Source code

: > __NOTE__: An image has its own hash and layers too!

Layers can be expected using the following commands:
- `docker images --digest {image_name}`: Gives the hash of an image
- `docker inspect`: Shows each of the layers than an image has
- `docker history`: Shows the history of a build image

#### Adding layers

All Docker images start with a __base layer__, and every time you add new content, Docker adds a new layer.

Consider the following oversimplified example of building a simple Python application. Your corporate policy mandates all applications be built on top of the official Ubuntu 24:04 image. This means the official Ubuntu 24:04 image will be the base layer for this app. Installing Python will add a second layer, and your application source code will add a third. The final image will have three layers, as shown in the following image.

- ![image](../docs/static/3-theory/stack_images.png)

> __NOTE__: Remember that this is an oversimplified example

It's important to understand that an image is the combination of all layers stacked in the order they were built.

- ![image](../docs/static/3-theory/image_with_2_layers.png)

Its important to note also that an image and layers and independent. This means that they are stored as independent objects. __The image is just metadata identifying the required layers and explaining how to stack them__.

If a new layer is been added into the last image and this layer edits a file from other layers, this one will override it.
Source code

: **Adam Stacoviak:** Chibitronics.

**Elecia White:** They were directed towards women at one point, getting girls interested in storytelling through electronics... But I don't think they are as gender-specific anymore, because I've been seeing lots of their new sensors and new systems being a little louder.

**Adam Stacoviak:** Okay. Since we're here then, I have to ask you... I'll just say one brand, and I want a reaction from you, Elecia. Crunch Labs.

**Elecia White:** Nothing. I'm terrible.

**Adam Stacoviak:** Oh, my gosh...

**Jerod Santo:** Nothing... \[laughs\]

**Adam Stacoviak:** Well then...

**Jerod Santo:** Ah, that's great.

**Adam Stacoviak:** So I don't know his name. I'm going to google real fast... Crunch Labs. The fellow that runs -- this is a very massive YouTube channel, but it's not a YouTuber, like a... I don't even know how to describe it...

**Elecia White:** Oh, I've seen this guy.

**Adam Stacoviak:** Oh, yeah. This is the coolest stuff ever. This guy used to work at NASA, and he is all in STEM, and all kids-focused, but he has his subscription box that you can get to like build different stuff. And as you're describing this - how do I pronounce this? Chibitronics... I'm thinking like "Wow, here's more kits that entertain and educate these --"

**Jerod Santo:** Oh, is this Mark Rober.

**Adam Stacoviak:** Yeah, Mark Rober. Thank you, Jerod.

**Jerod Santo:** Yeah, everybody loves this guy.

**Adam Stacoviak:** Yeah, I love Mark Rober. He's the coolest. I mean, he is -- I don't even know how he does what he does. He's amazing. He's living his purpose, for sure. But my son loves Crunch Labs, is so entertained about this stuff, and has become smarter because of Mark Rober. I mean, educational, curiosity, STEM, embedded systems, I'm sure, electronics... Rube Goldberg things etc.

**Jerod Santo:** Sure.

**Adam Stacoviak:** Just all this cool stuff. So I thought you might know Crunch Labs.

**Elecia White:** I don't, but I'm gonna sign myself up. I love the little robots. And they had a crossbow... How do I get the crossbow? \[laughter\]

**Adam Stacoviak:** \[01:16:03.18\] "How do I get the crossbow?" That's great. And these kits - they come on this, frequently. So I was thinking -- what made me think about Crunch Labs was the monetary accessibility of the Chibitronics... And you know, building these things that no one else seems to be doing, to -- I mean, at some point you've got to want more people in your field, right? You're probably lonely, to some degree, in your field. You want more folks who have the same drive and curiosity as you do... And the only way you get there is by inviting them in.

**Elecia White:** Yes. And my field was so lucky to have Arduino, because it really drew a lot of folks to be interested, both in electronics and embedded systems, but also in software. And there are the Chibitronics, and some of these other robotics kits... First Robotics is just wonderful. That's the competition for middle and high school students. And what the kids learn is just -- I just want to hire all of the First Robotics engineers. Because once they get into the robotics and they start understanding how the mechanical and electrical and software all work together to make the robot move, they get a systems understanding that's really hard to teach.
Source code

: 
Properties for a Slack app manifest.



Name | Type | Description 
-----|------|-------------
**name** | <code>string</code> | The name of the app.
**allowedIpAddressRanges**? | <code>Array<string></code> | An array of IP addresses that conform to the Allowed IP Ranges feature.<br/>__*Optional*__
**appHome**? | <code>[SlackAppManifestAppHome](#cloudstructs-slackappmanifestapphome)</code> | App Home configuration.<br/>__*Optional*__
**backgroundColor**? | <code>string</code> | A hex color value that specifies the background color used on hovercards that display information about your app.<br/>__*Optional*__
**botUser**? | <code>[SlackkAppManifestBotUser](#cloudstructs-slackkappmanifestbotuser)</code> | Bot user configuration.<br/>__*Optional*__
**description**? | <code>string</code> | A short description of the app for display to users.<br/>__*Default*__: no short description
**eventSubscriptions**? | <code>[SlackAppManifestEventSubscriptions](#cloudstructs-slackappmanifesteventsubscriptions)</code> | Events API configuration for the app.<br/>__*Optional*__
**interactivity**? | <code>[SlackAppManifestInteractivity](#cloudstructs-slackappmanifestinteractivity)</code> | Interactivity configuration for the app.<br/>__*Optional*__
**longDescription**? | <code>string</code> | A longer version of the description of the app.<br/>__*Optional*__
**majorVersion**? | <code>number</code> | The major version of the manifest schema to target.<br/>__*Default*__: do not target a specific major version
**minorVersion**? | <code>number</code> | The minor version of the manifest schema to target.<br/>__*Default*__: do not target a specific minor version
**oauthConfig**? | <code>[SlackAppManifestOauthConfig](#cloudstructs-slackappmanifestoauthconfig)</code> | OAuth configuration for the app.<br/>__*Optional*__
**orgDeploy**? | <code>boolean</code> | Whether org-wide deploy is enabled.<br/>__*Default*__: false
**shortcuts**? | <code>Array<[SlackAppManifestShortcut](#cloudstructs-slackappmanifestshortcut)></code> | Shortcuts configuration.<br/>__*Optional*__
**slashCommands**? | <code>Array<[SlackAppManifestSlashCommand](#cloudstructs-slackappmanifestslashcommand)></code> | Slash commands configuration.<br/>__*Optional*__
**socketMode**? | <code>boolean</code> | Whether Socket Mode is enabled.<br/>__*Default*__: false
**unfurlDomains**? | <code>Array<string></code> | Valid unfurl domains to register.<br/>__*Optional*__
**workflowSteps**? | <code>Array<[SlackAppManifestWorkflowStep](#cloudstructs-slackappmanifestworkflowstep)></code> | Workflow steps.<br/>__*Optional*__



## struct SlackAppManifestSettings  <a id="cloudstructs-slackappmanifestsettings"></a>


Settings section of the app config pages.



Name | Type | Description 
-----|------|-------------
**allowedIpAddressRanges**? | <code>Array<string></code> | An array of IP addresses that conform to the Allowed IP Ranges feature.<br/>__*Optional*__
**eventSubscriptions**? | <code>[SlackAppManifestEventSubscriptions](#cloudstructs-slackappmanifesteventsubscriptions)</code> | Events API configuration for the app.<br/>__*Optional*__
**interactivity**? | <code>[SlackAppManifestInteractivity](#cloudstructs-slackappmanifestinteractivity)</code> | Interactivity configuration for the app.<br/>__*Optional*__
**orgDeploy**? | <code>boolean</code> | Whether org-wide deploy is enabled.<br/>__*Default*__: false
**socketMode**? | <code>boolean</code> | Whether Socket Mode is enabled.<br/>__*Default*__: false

# Requirement:
Extract each line holding the word "Shows" from the records.

# Solution for this task:
- `docker inspect`: Shows each of the layers than an image has
- `docker history`: Shows the history of a build image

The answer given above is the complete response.